Memory and addressing[edit]

In the RISC style, access to memory is done by separate instructions from those that do arithmetic and branching – a 'load/store' architecture. The Cortex-M0 provides a limited but usable set of ways to compute the address of an item in memory – addressing modes – and permits these to be used in ldr and str instructions to move values between memory and registers.

Having separate load and store instructions from arithmetic means that a RISC program may have more instructions than a CISC program for the same task, but the aim is to make each instruction simple enough that it can be executed in a single clock cycle. By way of contrast, a complex instruction for a CISC machine that both loads a word from memory and adds it to an existing value in a register will probably need several cycles, doing each part of the instruction separately.

The ARM is a RISC machine, so load and store are separate instructions from arithmetic: a = b * c + d is written as something like

    ldr r0, [#b]
    ldr r1, [#c]
    mul r0, r0, r1
    ldr r1, [#d]
    add r0, r0, r1
    str r0, [#a]

This contrasts with a CISC machine, where it's possible to combine memory access and arithmetic in the same instruction, like this:

    ldr r0, [#b]
    mul r0, [#c]
    add r0, [#d]
    str r0, [#a]

That looks shorter, but each instruction is more complex.

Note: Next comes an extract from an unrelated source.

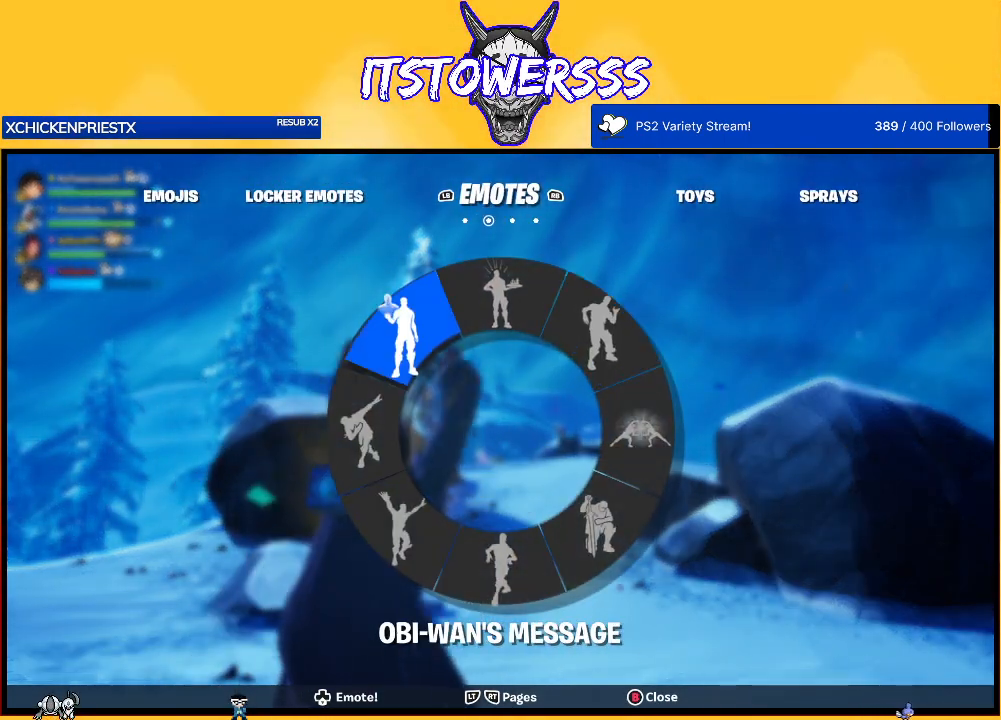
{"buttons": [], "left_stick": "center", "right_stick": "center", "events": [[167, "DPAD_DOWN", "up"], [400, "right_stick", "center"]]}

On modern implementations of CISC instruction sets (e.g. x86), each CISC-style instruction is expanded into a sequence of RISC-style operations before execution. By way of contrast, the instructions in the RISC style fragment correspond more directly to individual actions of the machine

But (alas) what looks simple and ought to be easy isn't as simple and easy as it seems. The problem is that that addresses a, b, etc., if they refer to global variables, might be anywhere in the 32-bit address space, and there isn't space in an ARM instruction (32 bits), and still less in a Thumb instruction (16 bits) to fit such a constant in the instruction as well as an opcode. The solution is in two parts: first, we switch to a load or store instruction that takes the address from a register, and then we introduce a way to put an arbitrary 32-bit quantity (such as an address) into any register.

For the first part, if register r2 contains an address, then the instruction

    ldr r0, [r2]

loads the 4-byte quantity from that address and puts in register r0.

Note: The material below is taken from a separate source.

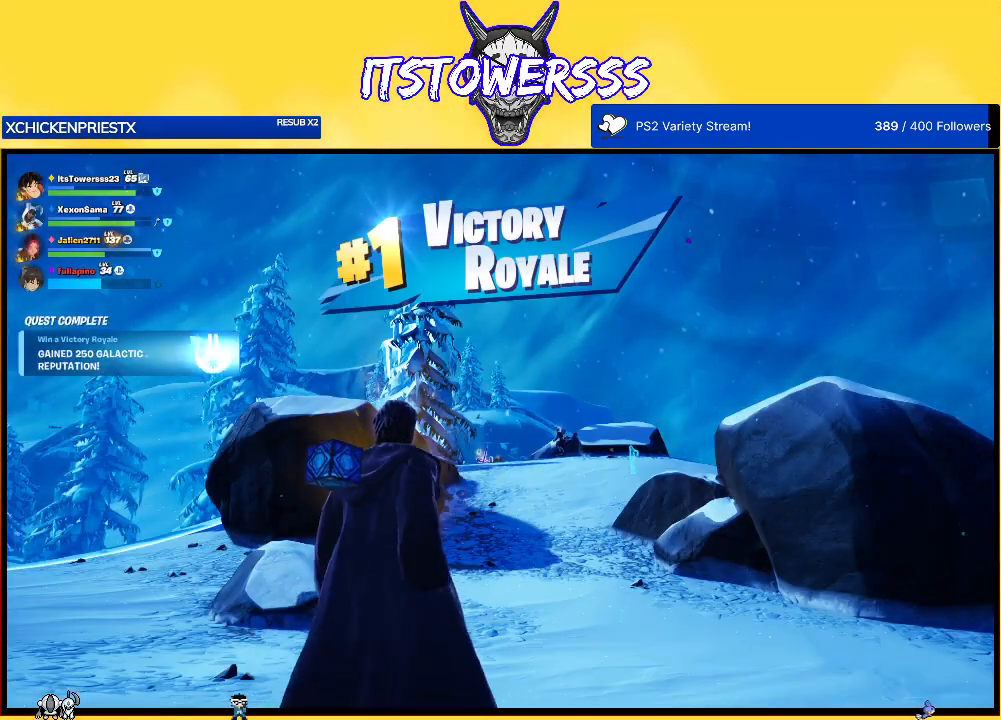
{"buttons": [], "left_stick": "center", "right_stick": "center", "events": []}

For the second part, we are going to use a second load instruction, one that uses an offset relative to the program counter pc, and we will plant the address of variable a (not the variable a itself) close to the instruction that wants to use it.

    ldr r2, [pc, #n] ----
    ldr r0, [r2]       |
                       | offset n 
    ...                |
                       V
    .word a          ----

This will work provided the offset n is not too large to fit in the instruction. Since this construction is common, the assembler provides a handy abbreviation for it: we can write

    ldr r2, =a
    ldr r0, [r2]

and the assembler will find a place to put the constant a and calculate the offset for the pc-relative load instruction. The assembler will put its constant pool – containing all the constants it has gathered – after all the code in the source file, or we can put a special directive .ltorg or .pool in a place of our choosing, such as just after the return instruction of a subroutine, so as to put small groups of constants closer to where they are used. (The name ltorg and the idea of a constant pool come from the IBM System/360 assembler.)

Using this mechanism, the code for a = b * c + d still looks quite cumbersome:

    ldr r2, =b
    ldr r0, [r2]
    ldr r2, =c
    ldr r1, [r2]
    mul r0, r0, r1
    ldr r2, =d
    ldr r1, [r2]
    add r0, r0, r1
    ldr r2, =a
    str r0, [r2]

But this statement is not really typical of what happens in real programs, where references to global variables are rare, and tend to be clustered, with several references to the same variable close together. Much more typical (of code that does refer to a global variable) would be the assignment a = a+1, which can be achieved by

    ldr r0, =a
    ldr r1, [r0]
    add r1, r1, #1
    str r1, [r0]

Note here how the address of a is put in register r0, and then used twice, once in the ldr and again in the str.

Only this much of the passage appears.